The extraordinary offer went out to 15 hand-picked institutions in January after plans fell apart to locate a new C.S. Lewis College on the site that once housed the Northfield campus of Northfield Mount Hermon School. Moody founded a predecessor school, the Northfield Seminary for Young Ladies, here in 1879.

Now the Green family, owners of the Hobby Lobby craft store chain, is soliciting new proposals. The winner will need to demonstrate both an orthodox Christian vision and the financial wherewithal to pull it off.

Whoever gets the property will inherit a gem with hilltop views stretching to New Hampshire and Vermont. Since buying the campus in 2009 for $100,000, the Greens have poured $5 million into improvements. Visitors now stroll along new sidewalks, smell fresh paint in the 2,400-seat auditorium where Moody preached and marvel at seamlessly rebuilt buttressing for a formerly condemned stone chapel.

For the Greens, giant gifts to promote Christian education and the Bible are a stock in trade. The family saved Oral Roberts University with a $70 million donation; gave a campus in Haverhill, Mass., to Zion Bible College; and built a 1 million-square-foot complex for Liberty University in Lynchburg, Va. They're currently planning a Bible museum to house their private collection of biblical antiquities, which ranks among the world's largest.

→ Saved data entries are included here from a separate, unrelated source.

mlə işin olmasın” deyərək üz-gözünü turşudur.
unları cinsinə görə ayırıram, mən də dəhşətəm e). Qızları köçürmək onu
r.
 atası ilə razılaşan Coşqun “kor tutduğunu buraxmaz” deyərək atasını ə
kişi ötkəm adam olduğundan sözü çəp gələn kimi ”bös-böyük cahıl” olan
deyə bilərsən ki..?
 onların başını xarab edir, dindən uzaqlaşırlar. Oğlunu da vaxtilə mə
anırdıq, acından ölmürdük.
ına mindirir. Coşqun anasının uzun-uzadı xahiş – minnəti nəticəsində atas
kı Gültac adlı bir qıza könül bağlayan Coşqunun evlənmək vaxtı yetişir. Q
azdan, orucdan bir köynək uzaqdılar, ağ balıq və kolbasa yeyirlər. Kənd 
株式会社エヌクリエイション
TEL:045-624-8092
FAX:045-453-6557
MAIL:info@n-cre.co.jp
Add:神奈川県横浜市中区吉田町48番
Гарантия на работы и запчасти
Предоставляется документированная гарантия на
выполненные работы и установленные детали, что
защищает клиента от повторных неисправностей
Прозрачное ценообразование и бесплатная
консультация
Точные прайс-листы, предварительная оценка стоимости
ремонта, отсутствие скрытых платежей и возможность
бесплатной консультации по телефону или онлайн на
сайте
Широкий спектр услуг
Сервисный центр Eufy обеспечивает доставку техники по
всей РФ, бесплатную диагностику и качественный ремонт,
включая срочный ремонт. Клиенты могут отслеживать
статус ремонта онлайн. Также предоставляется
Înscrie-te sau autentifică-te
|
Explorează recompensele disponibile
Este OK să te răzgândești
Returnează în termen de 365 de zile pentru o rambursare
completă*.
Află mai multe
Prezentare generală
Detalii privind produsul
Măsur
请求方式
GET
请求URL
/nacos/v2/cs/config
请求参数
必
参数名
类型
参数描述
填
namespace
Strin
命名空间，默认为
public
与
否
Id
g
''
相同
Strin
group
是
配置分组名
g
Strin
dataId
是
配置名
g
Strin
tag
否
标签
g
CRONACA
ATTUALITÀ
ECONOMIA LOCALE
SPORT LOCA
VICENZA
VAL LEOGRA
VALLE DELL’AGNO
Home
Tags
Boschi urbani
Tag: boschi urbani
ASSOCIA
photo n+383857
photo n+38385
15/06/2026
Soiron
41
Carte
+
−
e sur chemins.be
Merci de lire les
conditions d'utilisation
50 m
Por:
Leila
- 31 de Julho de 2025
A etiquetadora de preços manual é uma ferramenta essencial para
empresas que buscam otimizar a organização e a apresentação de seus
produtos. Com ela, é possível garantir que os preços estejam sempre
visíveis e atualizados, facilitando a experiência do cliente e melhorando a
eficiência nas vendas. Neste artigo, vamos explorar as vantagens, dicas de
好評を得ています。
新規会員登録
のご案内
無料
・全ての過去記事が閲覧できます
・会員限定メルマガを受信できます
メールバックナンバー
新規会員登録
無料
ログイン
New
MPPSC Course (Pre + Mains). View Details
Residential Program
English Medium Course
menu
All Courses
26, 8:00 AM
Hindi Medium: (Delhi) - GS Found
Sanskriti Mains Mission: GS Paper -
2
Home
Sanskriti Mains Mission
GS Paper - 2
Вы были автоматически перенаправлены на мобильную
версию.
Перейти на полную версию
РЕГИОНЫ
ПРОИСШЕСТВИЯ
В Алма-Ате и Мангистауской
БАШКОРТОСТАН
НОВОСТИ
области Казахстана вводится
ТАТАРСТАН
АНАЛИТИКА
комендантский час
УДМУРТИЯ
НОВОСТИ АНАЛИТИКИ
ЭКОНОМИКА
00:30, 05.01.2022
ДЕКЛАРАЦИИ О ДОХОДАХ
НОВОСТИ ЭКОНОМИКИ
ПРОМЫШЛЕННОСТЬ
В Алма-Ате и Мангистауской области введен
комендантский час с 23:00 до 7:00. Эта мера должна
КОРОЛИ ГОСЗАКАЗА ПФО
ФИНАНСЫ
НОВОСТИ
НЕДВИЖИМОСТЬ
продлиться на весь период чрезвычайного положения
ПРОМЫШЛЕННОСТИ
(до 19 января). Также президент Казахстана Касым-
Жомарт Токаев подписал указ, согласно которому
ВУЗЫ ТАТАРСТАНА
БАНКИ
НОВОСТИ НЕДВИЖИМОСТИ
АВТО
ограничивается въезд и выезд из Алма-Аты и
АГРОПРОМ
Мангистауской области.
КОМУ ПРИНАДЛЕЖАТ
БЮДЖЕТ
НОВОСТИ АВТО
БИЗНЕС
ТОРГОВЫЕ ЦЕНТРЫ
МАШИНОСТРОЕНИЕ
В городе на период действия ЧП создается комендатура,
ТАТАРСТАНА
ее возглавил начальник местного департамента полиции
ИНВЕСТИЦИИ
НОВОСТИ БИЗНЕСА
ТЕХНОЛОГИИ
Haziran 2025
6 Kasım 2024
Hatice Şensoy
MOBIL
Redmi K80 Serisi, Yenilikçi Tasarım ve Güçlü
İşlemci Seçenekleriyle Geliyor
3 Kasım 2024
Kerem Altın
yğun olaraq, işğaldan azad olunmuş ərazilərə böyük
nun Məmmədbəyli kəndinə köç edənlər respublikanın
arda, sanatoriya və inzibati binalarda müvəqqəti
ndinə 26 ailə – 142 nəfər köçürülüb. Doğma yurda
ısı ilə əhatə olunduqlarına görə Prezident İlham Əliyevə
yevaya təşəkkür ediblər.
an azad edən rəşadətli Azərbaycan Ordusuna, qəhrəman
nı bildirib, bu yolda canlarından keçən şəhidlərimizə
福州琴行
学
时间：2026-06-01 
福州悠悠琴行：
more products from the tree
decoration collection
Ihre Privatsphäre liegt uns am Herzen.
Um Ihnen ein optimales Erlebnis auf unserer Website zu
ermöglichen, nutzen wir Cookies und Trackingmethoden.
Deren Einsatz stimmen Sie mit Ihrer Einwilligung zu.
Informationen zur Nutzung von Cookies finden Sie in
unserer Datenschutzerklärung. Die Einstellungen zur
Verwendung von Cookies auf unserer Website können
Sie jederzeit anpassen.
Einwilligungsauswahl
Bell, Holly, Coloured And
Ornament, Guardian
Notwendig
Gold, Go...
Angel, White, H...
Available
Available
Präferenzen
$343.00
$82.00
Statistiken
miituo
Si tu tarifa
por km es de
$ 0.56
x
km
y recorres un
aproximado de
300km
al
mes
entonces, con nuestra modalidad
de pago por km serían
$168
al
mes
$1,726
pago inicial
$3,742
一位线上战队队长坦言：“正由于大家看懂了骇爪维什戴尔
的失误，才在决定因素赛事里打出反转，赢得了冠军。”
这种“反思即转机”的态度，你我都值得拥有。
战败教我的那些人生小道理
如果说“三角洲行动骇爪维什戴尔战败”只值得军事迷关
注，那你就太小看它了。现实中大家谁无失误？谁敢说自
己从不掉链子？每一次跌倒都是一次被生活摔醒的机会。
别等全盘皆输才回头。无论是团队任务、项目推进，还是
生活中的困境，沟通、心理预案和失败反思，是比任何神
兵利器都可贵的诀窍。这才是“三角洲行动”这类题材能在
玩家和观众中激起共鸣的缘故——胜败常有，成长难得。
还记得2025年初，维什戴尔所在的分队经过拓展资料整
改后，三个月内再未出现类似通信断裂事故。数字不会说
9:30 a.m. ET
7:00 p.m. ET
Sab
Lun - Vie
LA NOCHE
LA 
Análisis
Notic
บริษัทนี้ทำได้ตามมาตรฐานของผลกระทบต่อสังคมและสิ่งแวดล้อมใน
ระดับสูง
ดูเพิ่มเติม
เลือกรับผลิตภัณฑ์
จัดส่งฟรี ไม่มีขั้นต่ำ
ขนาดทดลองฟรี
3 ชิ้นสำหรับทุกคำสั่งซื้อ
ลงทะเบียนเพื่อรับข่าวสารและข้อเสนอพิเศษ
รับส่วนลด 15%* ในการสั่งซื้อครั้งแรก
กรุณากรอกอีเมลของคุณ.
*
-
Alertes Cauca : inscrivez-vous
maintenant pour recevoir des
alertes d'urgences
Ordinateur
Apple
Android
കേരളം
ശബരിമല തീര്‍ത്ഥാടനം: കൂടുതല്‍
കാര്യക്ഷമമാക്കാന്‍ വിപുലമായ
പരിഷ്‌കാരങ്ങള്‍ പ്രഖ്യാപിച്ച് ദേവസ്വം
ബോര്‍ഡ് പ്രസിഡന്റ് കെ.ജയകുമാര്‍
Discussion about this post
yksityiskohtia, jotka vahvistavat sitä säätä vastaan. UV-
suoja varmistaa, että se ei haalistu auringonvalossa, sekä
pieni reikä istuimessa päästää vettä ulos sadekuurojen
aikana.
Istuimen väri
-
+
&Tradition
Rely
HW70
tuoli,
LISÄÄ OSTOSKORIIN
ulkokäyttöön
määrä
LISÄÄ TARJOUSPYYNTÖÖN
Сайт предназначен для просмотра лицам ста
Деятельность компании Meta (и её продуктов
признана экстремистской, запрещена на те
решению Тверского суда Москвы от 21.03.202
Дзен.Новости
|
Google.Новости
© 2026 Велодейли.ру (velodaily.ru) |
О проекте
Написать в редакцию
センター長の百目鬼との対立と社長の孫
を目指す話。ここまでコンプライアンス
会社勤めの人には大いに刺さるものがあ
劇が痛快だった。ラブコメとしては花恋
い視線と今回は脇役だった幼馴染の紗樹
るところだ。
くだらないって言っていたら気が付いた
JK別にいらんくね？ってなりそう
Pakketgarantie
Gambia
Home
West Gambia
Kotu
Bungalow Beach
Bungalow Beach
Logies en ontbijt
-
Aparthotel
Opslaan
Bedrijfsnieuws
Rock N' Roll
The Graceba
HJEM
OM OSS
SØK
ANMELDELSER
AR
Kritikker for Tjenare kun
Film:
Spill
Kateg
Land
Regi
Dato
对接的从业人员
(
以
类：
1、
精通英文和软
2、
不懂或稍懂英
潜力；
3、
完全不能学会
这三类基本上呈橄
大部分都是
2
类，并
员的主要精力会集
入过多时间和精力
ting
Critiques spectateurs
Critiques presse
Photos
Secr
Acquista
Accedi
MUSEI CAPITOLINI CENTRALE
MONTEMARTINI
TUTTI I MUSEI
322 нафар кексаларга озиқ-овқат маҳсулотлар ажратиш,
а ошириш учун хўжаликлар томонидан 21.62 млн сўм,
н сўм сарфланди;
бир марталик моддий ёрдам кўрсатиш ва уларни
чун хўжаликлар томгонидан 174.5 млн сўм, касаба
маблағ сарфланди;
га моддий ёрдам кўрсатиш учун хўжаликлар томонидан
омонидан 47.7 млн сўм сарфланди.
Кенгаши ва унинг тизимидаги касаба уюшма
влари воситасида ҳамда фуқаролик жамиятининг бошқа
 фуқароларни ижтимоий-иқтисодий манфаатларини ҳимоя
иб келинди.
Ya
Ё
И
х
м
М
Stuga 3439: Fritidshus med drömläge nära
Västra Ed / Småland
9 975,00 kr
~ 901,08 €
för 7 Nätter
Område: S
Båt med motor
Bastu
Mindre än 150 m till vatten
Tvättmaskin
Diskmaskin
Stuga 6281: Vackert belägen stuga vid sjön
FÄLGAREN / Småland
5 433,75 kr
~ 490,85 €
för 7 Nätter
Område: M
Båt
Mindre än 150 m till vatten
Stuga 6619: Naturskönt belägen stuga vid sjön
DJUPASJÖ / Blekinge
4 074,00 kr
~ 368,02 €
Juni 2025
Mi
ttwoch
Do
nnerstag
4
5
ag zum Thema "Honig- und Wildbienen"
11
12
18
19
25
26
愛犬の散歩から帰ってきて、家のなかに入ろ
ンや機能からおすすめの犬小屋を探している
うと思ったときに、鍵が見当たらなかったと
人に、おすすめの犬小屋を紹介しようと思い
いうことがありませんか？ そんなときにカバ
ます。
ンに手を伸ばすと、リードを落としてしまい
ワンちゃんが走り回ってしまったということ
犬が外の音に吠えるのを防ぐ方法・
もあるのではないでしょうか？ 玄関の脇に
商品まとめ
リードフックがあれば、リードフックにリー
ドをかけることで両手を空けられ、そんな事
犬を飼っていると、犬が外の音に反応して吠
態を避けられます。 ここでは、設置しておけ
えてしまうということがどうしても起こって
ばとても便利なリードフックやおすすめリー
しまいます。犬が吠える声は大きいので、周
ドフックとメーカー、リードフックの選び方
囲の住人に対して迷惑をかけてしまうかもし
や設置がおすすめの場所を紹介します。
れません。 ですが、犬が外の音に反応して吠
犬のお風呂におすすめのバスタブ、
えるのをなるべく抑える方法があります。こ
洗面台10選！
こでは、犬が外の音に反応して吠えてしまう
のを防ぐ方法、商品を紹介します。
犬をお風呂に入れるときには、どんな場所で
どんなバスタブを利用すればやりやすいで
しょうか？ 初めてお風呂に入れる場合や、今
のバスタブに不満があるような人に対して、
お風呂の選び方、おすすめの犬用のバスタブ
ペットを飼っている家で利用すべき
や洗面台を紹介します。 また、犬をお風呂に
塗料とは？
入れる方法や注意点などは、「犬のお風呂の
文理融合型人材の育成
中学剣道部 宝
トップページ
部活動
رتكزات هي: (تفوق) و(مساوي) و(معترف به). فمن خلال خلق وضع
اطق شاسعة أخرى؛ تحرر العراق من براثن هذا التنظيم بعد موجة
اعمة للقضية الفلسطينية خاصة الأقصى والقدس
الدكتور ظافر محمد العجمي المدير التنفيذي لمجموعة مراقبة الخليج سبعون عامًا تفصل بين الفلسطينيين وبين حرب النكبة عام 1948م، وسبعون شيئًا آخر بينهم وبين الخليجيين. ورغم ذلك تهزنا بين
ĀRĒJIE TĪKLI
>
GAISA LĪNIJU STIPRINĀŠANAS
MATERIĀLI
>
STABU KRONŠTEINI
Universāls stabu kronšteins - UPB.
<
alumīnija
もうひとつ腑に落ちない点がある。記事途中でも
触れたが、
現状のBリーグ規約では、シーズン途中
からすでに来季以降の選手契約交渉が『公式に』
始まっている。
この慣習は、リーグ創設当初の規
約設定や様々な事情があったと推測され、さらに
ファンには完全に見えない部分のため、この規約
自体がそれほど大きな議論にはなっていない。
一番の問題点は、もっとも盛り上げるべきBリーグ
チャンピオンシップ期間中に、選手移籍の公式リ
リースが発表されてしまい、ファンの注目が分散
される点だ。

Though none of the Greens have been to college, Pattengale said, they're committed to strengthening Christian higher education. The so-called "Moody campus" here gives them an asset for doing so in a region famous for academic institutions and secular liberalism.

"While the Northeast has become very secular, we feel like it needs to reconsider the roots that this country was founded upon and that D.L. Moody taught," said Hobby Lobby President Steve Green.

"If there can be a light in that area that this campus can play a part in, we would love to see that happen."

Interest has been keen, and not just from organizations requesting anonymity. Delegations from Liberty, Azusa Pacific University and Indiana Wesleyan University were on site within days of being invited. (Indiana Wesleyan, where Pattengale is assistant provost, opted to take a pass).

But giving away an historic, picturesque campus is turning out to be a challenge.

So far, only the Redlands, Calif.-based C.S. Lewis Foundation has offered to take the entire property. The group is still raising funds with hopes of launching a "great books" college on the site, where students would focus on classic literature and arts. But organizers missed their Dec. 31 fundraising target by more than $3 million, thus triggering the new search.

"Everything is in place except money," said C.S. Lewis Foundation founder and president Stan Mattson. The curriculum is ready for would-be C.S. Lewis College students, but one year's operating costs for the campus (estimated at $1.5 million) would virtually deplete its resources.